Tolong salin tanpa perubahan baris-baris entri di bawah ini, mulai dari baris pertama entri dan berakhir pada baris yang memuat "genus: Turdus". Kedua baris batas itu ikut disalin.
----------------
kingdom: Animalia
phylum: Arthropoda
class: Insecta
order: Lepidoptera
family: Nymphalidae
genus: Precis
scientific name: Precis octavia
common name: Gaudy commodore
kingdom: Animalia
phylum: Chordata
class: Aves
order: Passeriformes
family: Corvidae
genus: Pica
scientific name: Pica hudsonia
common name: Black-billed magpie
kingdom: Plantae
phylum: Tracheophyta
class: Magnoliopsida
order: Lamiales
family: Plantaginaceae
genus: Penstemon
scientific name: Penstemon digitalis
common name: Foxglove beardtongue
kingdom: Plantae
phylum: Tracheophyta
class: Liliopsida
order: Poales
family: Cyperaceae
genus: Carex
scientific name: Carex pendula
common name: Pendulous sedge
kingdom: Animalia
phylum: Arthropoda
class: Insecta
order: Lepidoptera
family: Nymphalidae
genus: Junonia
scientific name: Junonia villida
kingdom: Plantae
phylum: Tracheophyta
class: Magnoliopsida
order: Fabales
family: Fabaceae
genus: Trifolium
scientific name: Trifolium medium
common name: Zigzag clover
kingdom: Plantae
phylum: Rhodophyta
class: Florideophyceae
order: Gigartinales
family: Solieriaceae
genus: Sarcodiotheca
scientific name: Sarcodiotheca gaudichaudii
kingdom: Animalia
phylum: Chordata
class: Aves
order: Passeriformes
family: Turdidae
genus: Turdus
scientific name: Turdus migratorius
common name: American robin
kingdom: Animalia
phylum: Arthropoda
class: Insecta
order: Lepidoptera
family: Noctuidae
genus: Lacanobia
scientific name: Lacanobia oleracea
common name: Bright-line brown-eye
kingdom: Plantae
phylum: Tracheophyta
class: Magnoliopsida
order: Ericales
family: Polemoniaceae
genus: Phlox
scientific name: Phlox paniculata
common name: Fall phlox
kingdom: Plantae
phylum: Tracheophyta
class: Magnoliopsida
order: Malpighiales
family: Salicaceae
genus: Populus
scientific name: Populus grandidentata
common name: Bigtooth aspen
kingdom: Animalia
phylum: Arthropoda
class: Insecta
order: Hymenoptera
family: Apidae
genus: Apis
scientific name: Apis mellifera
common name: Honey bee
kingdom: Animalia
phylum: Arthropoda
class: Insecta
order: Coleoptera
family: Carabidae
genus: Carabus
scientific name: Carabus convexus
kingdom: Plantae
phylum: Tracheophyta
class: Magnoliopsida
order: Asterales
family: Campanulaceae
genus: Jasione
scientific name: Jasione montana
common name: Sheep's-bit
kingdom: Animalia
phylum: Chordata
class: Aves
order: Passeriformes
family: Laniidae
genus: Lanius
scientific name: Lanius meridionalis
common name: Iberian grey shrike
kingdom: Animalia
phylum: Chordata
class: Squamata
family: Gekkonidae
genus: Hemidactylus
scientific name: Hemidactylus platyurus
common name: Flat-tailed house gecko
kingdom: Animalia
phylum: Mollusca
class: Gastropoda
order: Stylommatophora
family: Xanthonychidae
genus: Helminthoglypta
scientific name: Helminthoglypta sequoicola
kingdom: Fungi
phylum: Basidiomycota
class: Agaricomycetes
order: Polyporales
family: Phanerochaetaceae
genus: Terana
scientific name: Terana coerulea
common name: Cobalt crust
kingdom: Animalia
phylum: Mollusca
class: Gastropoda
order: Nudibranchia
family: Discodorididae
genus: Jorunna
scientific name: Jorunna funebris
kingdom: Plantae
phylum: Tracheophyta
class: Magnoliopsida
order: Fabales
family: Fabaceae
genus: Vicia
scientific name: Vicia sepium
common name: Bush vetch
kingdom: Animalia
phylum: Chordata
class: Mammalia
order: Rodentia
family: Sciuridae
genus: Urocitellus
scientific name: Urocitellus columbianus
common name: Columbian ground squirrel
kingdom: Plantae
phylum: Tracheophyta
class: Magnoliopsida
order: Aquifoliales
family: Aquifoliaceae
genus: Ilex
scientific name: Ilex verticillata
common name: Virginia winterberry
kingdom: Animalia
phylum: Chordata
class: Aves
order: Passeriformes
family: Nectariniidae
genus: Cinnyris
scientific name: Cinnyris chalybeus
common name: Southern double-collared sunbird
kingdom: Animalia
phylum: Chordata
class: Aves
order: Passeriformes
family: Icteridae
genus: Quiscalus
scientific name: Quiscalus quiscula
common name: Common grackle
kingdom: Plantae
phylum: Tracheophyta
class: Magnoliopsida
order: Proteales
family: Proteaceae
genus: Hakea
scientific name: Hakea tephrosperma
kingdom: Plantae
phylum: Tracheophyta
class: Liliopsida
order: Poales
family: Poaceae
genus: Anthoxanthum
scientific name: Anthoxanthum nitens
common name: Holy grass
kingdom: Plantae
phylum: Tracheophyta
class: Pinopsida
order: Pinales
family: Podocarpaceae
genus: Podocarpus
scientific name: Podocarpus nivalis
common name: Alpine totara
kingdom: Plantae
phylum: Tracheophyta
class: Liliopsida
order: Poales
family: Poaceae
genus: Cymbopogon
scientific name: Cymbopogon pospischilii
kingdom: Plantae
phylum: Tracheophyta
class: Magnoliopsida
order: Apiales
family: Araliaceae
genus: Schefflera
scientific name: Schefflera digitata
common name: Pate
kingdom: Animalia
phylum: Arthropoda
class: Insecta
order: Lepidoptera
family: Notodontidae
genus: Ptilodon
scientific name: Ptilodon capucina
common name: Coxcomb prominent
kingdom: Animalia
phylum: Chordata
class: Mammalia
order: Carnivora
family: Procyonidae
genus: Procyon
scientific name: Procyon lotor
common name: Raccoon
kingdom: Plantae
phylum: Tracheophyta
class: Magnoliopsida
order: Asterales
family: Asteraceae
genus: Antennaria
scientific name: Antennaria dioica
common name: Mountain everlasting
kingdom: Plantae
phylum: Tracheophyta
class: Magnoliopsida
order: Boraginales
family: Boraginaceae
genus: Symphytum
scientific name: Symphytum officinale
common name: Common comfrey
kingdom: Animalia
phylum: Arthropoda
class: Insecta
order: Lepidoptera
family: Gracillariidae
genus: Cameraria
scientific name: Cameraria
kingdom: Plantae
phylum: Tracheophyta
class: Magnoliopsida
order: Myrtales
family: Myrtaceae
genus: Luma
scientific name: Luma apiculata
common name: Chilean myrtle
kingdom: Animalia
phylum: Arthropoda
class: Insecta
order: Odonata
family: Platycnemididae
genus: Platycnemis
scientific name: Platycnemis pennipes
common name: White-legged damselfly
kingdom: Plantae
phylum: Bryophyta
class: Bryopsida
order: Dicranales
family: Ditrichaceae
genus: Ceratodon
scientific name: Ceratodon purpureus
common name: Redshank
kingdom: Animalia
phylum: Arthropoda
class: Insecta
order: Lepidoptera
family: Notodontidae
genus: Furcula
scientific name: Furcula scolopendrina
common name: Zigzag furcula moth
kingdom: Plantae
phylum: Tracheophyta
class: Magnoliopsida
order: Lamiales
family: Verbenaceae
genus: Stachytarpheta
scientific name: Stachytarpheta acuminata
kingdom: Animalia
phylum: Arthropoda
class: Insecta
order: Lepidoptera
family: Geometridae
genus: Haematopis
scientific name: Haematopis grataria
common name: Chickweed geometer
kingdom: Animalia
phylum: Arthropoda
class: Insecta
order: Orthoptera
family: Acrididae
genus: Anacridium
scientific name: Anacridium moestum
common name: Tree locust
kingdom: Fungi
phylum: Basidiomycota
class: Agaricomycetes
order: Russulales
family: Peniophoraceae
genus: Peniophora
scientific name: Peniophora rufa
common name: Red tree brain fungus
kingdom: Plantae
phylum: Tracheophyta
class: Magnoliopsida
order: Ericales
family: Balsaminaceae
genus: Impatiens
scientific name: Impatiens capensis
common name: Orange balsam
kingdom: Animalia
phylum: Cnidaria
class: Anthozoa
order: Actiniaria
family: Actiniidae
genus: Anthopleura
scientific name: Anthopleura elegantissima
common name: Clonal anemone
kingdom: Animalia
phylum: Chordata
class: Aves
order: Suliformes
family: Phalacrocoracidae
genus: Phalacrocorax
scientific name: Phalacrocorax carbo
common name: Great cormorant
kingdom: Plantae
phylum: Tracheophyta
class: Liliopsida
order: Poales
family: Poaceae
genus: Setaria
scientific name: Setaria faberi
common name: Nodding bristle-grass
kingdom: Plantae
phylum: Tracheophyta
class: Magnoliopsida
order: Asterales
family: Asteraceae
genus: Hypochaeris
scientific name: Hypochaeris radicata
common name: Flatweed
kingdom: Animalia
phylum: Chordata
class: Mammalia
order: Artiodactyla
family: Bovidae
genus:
----------------
**Jawaban Latihan**
kingdom: Animalia
phylum: Arthropoda
class: Insecta
order: Lepidoptera
family: Nymphalidae
genus: Precis
scientific name: Precis octavia
common name: Gaudy commodore
kingdom: Animalia
phylum: Chordata
class: Aves
order: Passeriformes
family: Corvidae
genus: Pica
scientific name: Pica hudsonia
common name: Black-billed magpie
kingdom: Plantae
phylum: Tracheophyta
class: Magnoliopsida
order: Lamiales
family: Plantaginaceae
genus: Penstemon
scientific name: Penstemon digitalis
common name: Foxglove beardtongue
kingdom: Plantae
phylum: Tracheophyta
class: Liliopsida
order: Poales
family: Cyperaceae
genus: Carex
scientific name: Carex pendula
common name: Pendulous sedge
kingdom: Animalia
phylum: Arthropoda
class: Insecta
order: Lepidoptera
family: Nymphalidae
genus: Junonia
scientific name: Junonia villida
kingdom: Plantae
phylum: Tracheophyta
class: Magnoliopsida
order: Fabales
family: Fabaceae
genus: Trifolium
scientific name: Trifolium medium
common name: Zigzag clover
kingdom: Plantae
phylum: Rhodophyta
class: Florideophyceae
order: Gigartinales
family: Solieriaceae
genus: Sarcodiotheca
scientific name: Sarcodiotheca gaudichaudii
kingdom: Animalia
phylum: Chordata
class: Aves
order: Passeriformes
family: Turdidae
genus: Turdus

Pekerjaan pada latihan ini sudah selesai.